Genetic systems in the south-west flora: implications for conservation strategies for Australian plant species
Australian Journal of Botany
48(3) 341 - 347
AbstractIs genetic diversity a reliable indicator of evolutionary capability? A comparative study of genetic systems in Australian native plants, particularly from south-west Australia, suggests the primitive condition to be recombinationally capable with low allelic diversity. Diversity has accumulated in some nursery lineages in association with lethal equivalent polymorphisms. This generated an elevated evolutionary capability which allowed escape from the benign nursery into the demanding arid playground. Lethal equivalent polymorphisms also generate a high genetic load which drives genetic system evolution towards the minimisation of that load. Many of the devices which reduce the genetic load, including chiasma localisation at meiosis and reduced chromosome numbers, are impedimenta to recombination and they must reduce evolutionary capability.
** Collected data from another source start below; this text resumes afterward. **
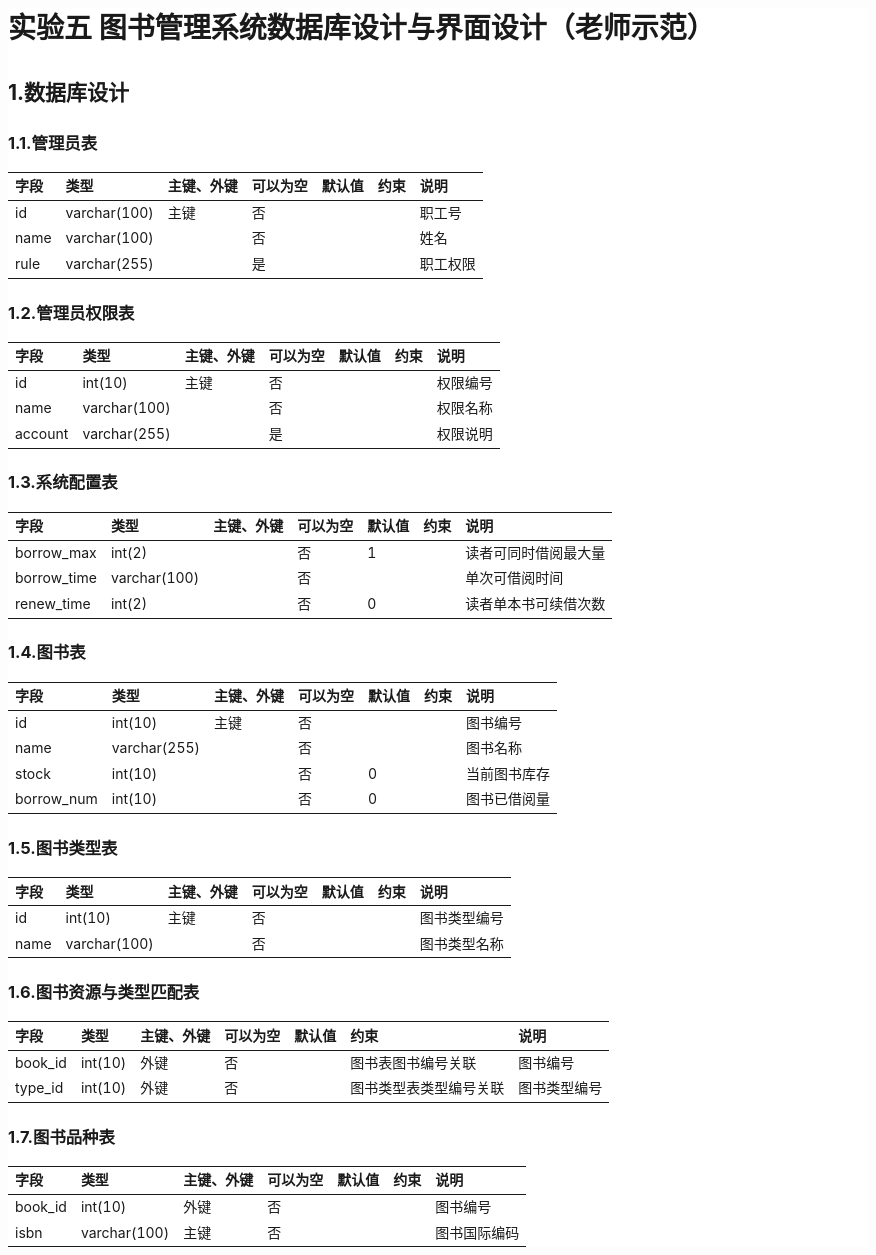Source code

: # 实验五 图书管理系统数据库设计与界面设计（老师示范）
## 1.数据库设计
### 1.1.管理员表
|字段|类型|主键、外键|可以为空|默认值|约束|说明|
|:---|:---|:---|:---|:---|:---|:---|
|id|varchar(100)|主键|否| | |职工号|
|name|varchar(100)| |否| | |姓名|
|rule|varchar(255)| |是| | |职工权限|
### 1.2.管理员权限表
|字段|类型|主键、外键|可以为空|默认值|约束|说明|
|:---|:---|:---|:---|:---|:---|:---|
|id|int(10)|主键|否| | |权限编号|
|name|varchar(100)| |否| | |权限名称|
|account|varchar(255)| |是| | |权限说明|
### 1.3.系统配置表
|字段|类型|主键、外键|可以为空|默认值|约束|说明|
|:---|:---|:---|:---|:---|:---|:---|
|borrow_max|int(2)| |否|1| |读者可同时借阅最大量|
|borrow_time|varchar(100)| |否| | |单次可借阅时间|
|renew_time|int(2)| |否|0| |读者单本书可续借次数|

### 1.4.图书表
|字段|类型|主键、外键|可以为空|默认值|约束|说明|
|:---|:---|:---|:---|:---|:---|:---|
|id|int(10)|主键|否| | |图书编号|
|name|varchar(255)| |否| | |图书名称|
|stock|int(10)| |否|0| |当前图书库存|
|borrow_num|int(10)| |否|0| |图书已借阅量|

### 1.5.图书类型表
|字段|类型|主键、外键|可以为空|默认值|约束|说明|
|:---|:---|:---|:---|:---|:---|:---|
|id|int(10)|主键|否| | |图书类型编号|
|name|varchar(100)| |否| | |图书类型名称|
### 1.6.图书资源与类型匹配表
|字段|类型|主键、外键|可以为空|默认值|约束|说明|
|:---|:---|:---|:---|:---|:---|:---|
|book_id|int(10)|外键|否| |图书表图书编号关联|图书编号|
|type_id|int(10)|外键|否| |图书类型表类型编号关联|图书类型编号|
### 1.7.图书品种表
|字段|类型|主键、外键|可以为空|默认值|约束|说明|
|:---|:---|:---|:---|:---|:---|:---|
|book_id|int(10)|外键|否| | |图书编号|
|isbn|varchar(100)|主键|否| | |图书国际编码|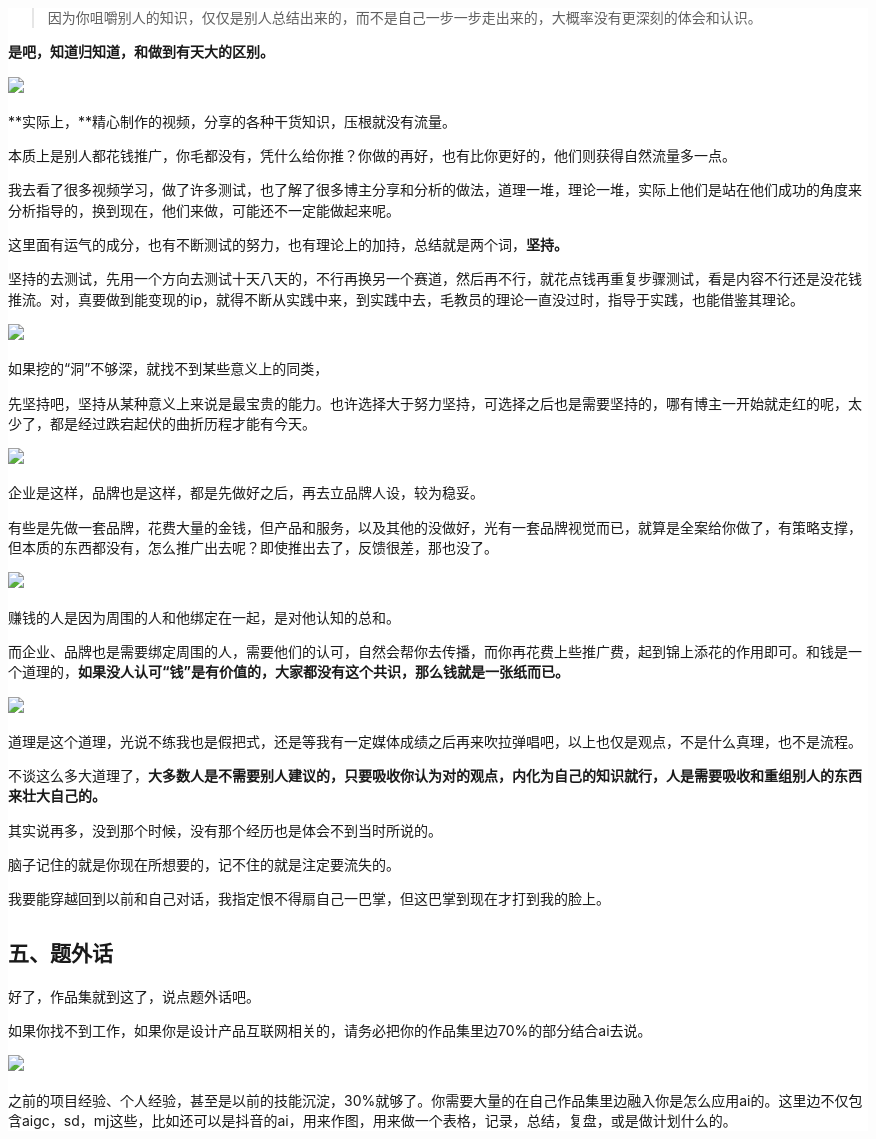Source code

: > 因为你咀嚼别人的知识，仅仅是别人总结出来的，而不是自己一步一步走出来的，大概率没有更深刻的体会和认识。

**是吧，知道归知道，和做到有天大的区别。**

![](https://image.woshipm.com/2024/11/16/0dd7b1b8-a416-11ef-baf4-00163e0b5ff3.jpg)

**实际上，**精心制作的视频，分享的各种干货知识，压根就没有流量。

本质上是别人都花钱推广，你毛都没有，凭什么给你推？你做的再好，也有比你更好的，他们则获得自然流量多一点。

我去看了很多视频学习，做了许多测试，也了解了很多博主分享和分析的做法，道理一堆，理论一堆，实际上他们是站在他们成功的角度来分析指导的，换到现在，他们来做，可能还不一定能做起来呢。

这里面有运气的成分，也有不断测试的努力，也有理论上的加持，总结就是两个词，**坚持。**

坚持的去测试，先用一个方向去测试十天八天的，不行再换另一个赛道，然后再不行，就花点钱再重复步骤测试，看是内容不行还是没花钱推流。对，真要做到能变现的ip，就得不断从实践中来，到实践中去，毛教员的理论一直没过时，指导于实践，也能借鉴其理论。

![](https://image.woshipm.com/2024/11/16/123688a6-a416-11ef-baf4-00163e0b5ff3.jpg)

如果挖的“洞”不够深，就找不到某些意义上的同类，

先坚持吧，坚持从某种意义上来说是最宝贵的能力。也许选择大于努力坚持，可选择之后也是需要坚持的，哪有博主一开始就走红的呢，太少了，都是经过跌宕起伏的曲折历程才能有今天。

![](https://image.woshipm.com/2024/11/16/15cd03dc-a416-11ef-baf4-00163e0b5ff3.jpg)

企业是这样，品牌也是这样，都是先做好之后，再去立品牌人设，较为稳妥。

有些是先做一套品牌，花费大量的金钱，但产品和服务，以及其他的没做好，光有一套品牌视觉而已，就算是全案给你做了，有策略支撑，但本质的东西都没有，怎么推广出去呢？即使推出去了，反馈很差，那也没了。

![](https://image.woshipm.com/2024/11/16/19182472-a416-11ef-9e12-00163e0b5ff3.jpg)

赚钱的人是因为周围的人和他绑定在一起，是对他认知的总和。

而企业、品牌也是需要绑定周围的人，需要他们的认可，自然会帮你去传播，而你再花费上些推广费，起到锦上添花的作用即可。和钱是一个道理的，**如果没人认可“钱”是有价值的，大家都没有这个共识，那么钱就是一张纸而已。**

![](https://image.woshipm.com/2024/11/16/1c20da60-a416-11ef-baf4-00163e0b5ff3.jpg)

道理是这个道理，光说不练我也是假把式，还是等我有一定媒体成绩之后再来吹拉弹唱吧，以上也仅是观点，不是什么真理，也不是流程。

不谈这么多大道理了，**大多数人是不需要别人建议的，只要吸收你认为对的观点，内化为自己的知识就行，人是需要吸收和重组别人的东西来壮大自己的。**

其实说再多，没到那个时候，没有那个经历也是体会不到当时所说的。

脑子记住的就是你现在所想要的，记不住的就是注定要流失的。

我要能穿越回到以前和自己对话，我指定恨不得扇自己一巴掌，但这巴掌到现在才打到我的脸上。

## 五、题外话

好了，作品集就到这了，说点题外话吧。

如果你找不到工作，如果你是设计产品互联网相关的，请务必把你的作品集里边70%的部分结合ai去说。

![](https://image.woshipm.com/2024/11/16/1f6e8550-a416-11ef-baf4-00163e0b5ff3.jpg)

之前的项目经验、个人经验，甚至是以前的技能沉淀，30%就够了。你需要大量的在自己作品集里边融入你是怎么应用ai的。这里边不仅包含aigc，sd，mj这些，比如还可以是抖音的ai，用来作图，用来做一个表格，记录，总结，复盘，或是做计划什么的。
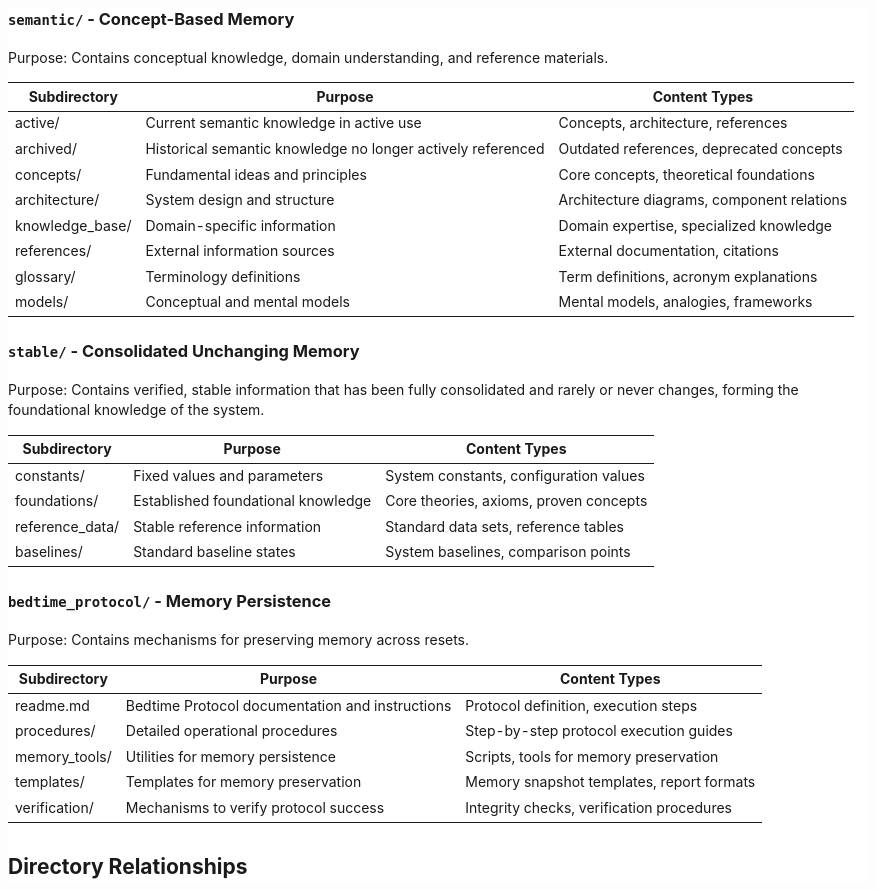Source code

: ### `semantic/` - Concept-Based Memory

Purpose: Contains conceptual knowledge, domain understanding, and reference
materials.

| Subdirectory    | Purpose                                                     | Content Types                              |
| --------------- | ----------------------------------------------------------- | ------------------------------------------ |
| active/         | Current semantic knowledge in active use                    | Concepts, architecture, references         |
| archived/       | Historical semantic knowledge no longer actively referenced | Outdated references, deprecated concepts   |
| concepts/       | Fundamental ideas and principles                            | Core concepts, theoretical foundations     |
| architecture/   | System design and structure                                 | Architecture diagrams, component relations |
| knowledge_base/ | Domain-specific information                                 | Domain expertise, specialized knowledge    |
| references/     | External information sources                                | External documentation, citations          |
| glossary/       | Terminology definitions                                     | Term definitions, acronym explanations     |
| models/         | Conceptual and mental models                                | Mental models, analogies, frameworks       |

### `stable/` - Consolidated Unchanging Memory

Purpose: Contains verified, stable information that has been fully consolidated
and rarely or never changes, forming the foundational knowledge of the system.

| Subdirectory    | Purpose                            | Content Types                          |
| --------------- | ---------------------------------- | -------------------------------------- |
| constants/      | Fixed values and parameters        | System constants, configuration values |
| foundations/    | Established foundational knowledge | Core theories, axioms, proven concepts |
| reference_data/ | Stable reference information       | Standard data sets, reference tables   |
| baselines/      | Standard baseline states           | System baselines, comparison points    |

### `bedtime_protocol/` - Memory Persistence

Purpose: Contains mechanisms for preserving memory across resets.

| Subdirectory  | Purpose                                         | Content Types                             |
| ------------- | ----------------------------------------------- | ----------------------------------------- |
| readme.md     | Bedtime Protocol documentation and instructions | Protocol definition, execution steps      |
| procedures/   | Detailed operational procedures                 | Step-by-step protocol execution guides    |
| memory_tools/ | Utilities for memory persistence                | Scripts, tools for memory preservation    |
| templates/    | Templates for memory preservation               | Memory snapshot templates, report formats |
| verification/ | Mechanisms to verify protocol success           | Integrity checks, verification procedures |

## Directory Relationships

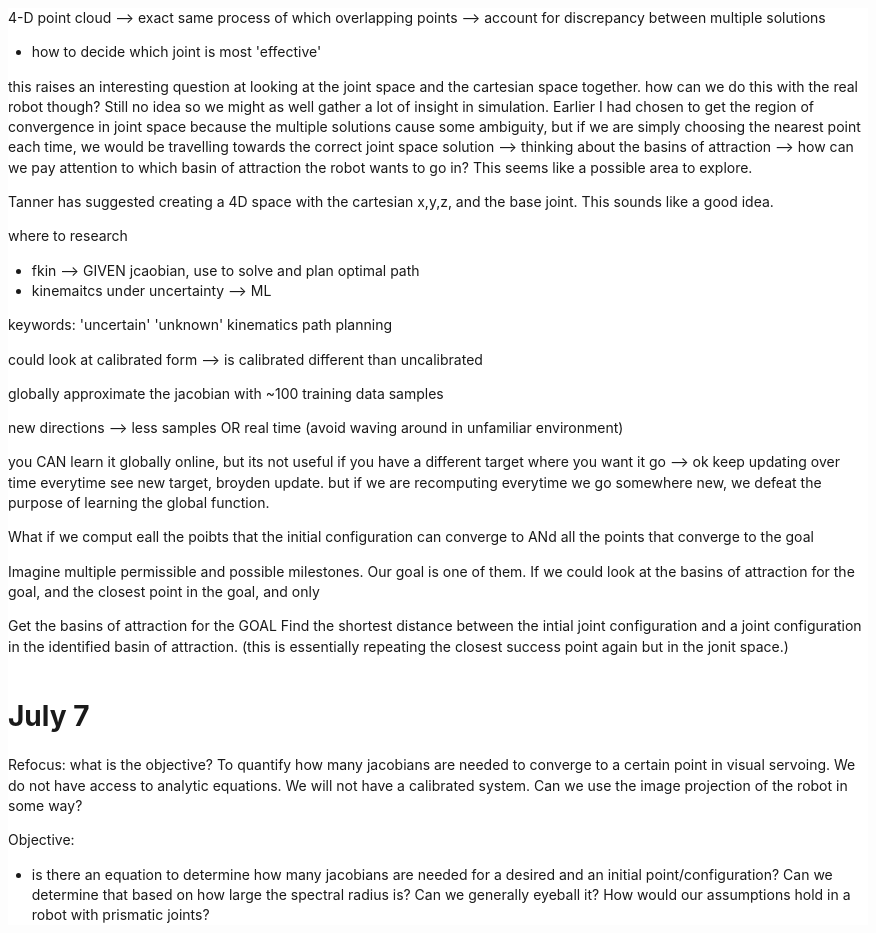 4-D point cloud  --> exact same process of which overlapping points --> account for discrepancy between multiple solutions 
 - how to decide which joint is most 'effective'

this raises an interesting question at looking at the joint space and the cartesian space together.
how can we do this with the real robot though? Still no idea so we might as well gather a lot of insight in simulation.
Earlier I had chosen to get the region of convergence in joint space because the multiple solutions cause some ambiguity, but if we are simply choosing the nearest point each time, we would be travelling towards the correct joint space solution --> thinking about the basins of attraction --> how can we pay attention to which basin of attraction the robot wants to go in? This seems like a possible area to explore.       

Tanner has suggested creating a 4D space with the cartesian x,y,z, and the base joint. This sounds like a good idea. 

where to research
- fkin --> GIVEN jcaobian, use to solve and plan optimal path
- kinemaitcs under uncertainty --> ML

keywords:
'uncertain' 'unknown' kinematics path planning

could look at calibrated form --> is calibrated different than uncalibrated 

globally approximate the jacobian with ~100 training data samples 

new directions --> less samples OR real time (avoid waving around in unfamiliar environment)

you CAN learn it globally online, but its not useful if you have a different target where you want it go --> ok keep updating over time everytime see new target, broyden update. but if we are recomputing everytime we go somewhere new, we defeat the purpose of learning the global function. 

What if we comput eall the poibts that the initial configuration can converge to
ANd all the points that converge to the goal

Imagine multiple permissible and possible milestones. Our goal is one of them. 
If we could look at the basins of attraction for the goal, and the closest point in the goal, and only 

Get the basins of attraction for the GOAL
Find the shortest distance between the intial joint configuration and a joint configuration in the identified basin of attraction. (this is essentially repeating the closest success point again but in the jonit space.)

# July 7

Refocus: what is the objective? To quantify how many jacobians are needed to converge to a certain point in visual servoing. 
We do not have access to analytic equations. We will not have a calibrated system. 
Can we use the image projection of the robot in some way? 

Objective: 
- is there an equation to determine how many jacobians are needed for a desired and an initial point/configuration? Can we determine that based on how large the spectral radius is? Can we generally eyeball it? How would our assumptions hold in a robot with prismatic joints?
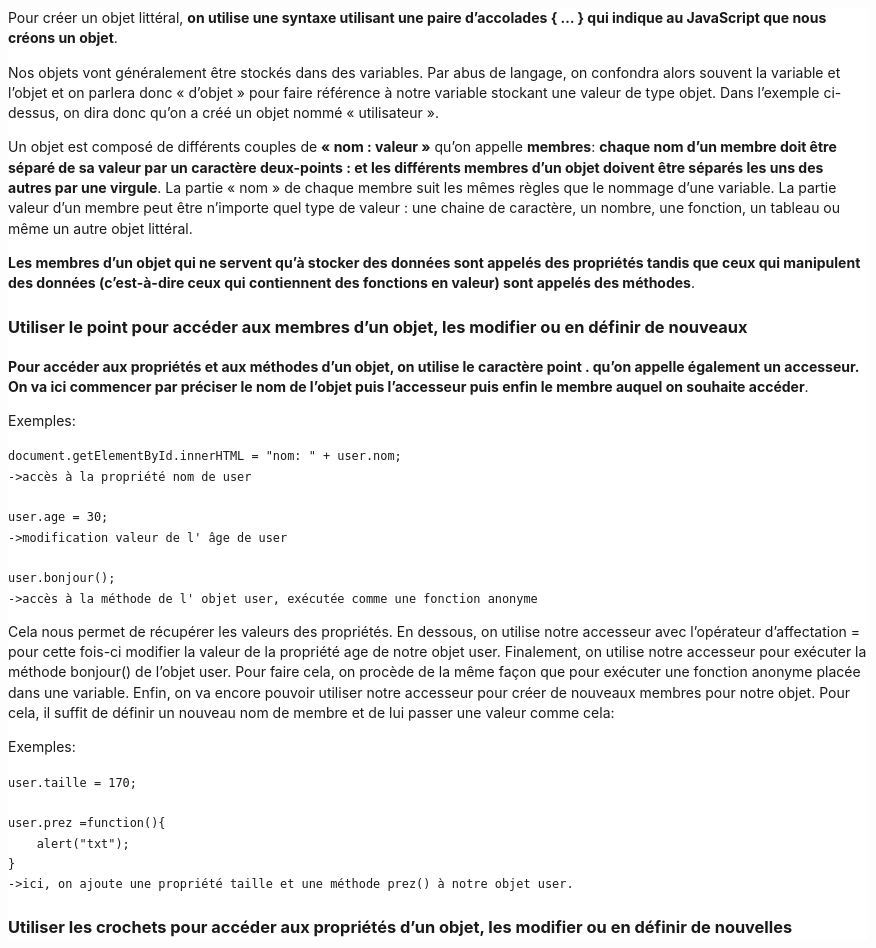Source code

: Pour créer un objet littéral, **on utilise une syntaxe utilisant une paire d’accolades { … } qui indique au JavaScript que nous créons un objet**.

Nos objets vont généralement être stockés dans des variables. Par abus de langage, on confondra alors souvent la variable et l’objet et on parlera donc « d’objet » pour faire référence à notre variable stockant une valeur de type objet. Dans l’exemple ci-dessus, on dira donc qu’on a créé un objet nommé « utilisateur ».

Un objet est composé de différents couples de **« nom : valeur »** qu’on appelle **membres**:
**chaque nom d’un membre doit être séparé de sa valeur par un caractère deux-points : et les différents membres d’un objet doivent être séparés les uns des autres par une virgule**.
La partie « nom » de chaque membre suit les mêmes règles que le nommage d’une
variable. La partie valeur d’un membre peut être n’importe quel type de valeur : une chaine de caractère, un nombre, une fonction, un tableau ou même un autre objet littéral.

**Les membres d’un objet qui ne servent qu’à stocker des données sont appelés des propriétés tandis que ceux qui manipulent des données (c’est-à-dire ceux qui contiennent des fonctions en valeur) sont appelés des méthodes**.

### Utiliser le point pour accéder aux membres d’un objet, les modifier ou en définir de nouveaux

**Pour accéder aux propriétés et aux méthodes d’un objet, on utilise le caractère point . qu’on appelle également un accesseur. On va ici commencer par préciser le nom de l’objet puis l’accesseur puis enfin le membre auquel on souhaite accéder**.

Exemples:

    document.getElementById.innerHTML = "nom: " + user.nom;
    ->accès à la propriété nom de user

    user.age = 30;
    ->modification valeur de l' âge de user

    user.bonjour();
    ->accès à la méthode de l' objet user, exécutée comme une fonction anonyme
Cela nous permet de récupérer les valeurs des propriétés.
En dessous, on utilise notre accesseur avec l’opérateur d’affectation = pour cette fois-ci modifier la valeur de la propriété age de notre objet user.
Finalement, on utilise notre accesseur pour exécuter la méthode bonjour() de
l’objet user. Pour faire cela, on procède de la même façon que pour exécuter une fonction anonyme placée dans une variable.
Enfin, on va encore pouvoir utiliser notre accesseur pour créer de nouveaux membres pour notre objet. Pour cela, il suffit de définir un nouveau nom de membre et de lui passer une valeur comme cela:

Exemples:

    user.taille = 170;

    user.prez =function(){
        alert("txt");
    }
    ->ici, on ajoute une propriété taille et une méthode prez() à notre objet user. 

### Utiliser les crochets pour accéder aux propriétés d’un objet, les modifier ou en définir de nouvelles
Thus, to correctly interpret the levels and patterns of genetic diversity within an Australian plant population system we need to know how its genetic system operates and how much it is recombinationally impeded. It may be true that in many Australian plant population systems, the more genetic diversity we see, the less evolutionary potential there is. Conservation strategies based on a misunderstanding of the relevance of genetic diversity in population systems may be quite disastrous.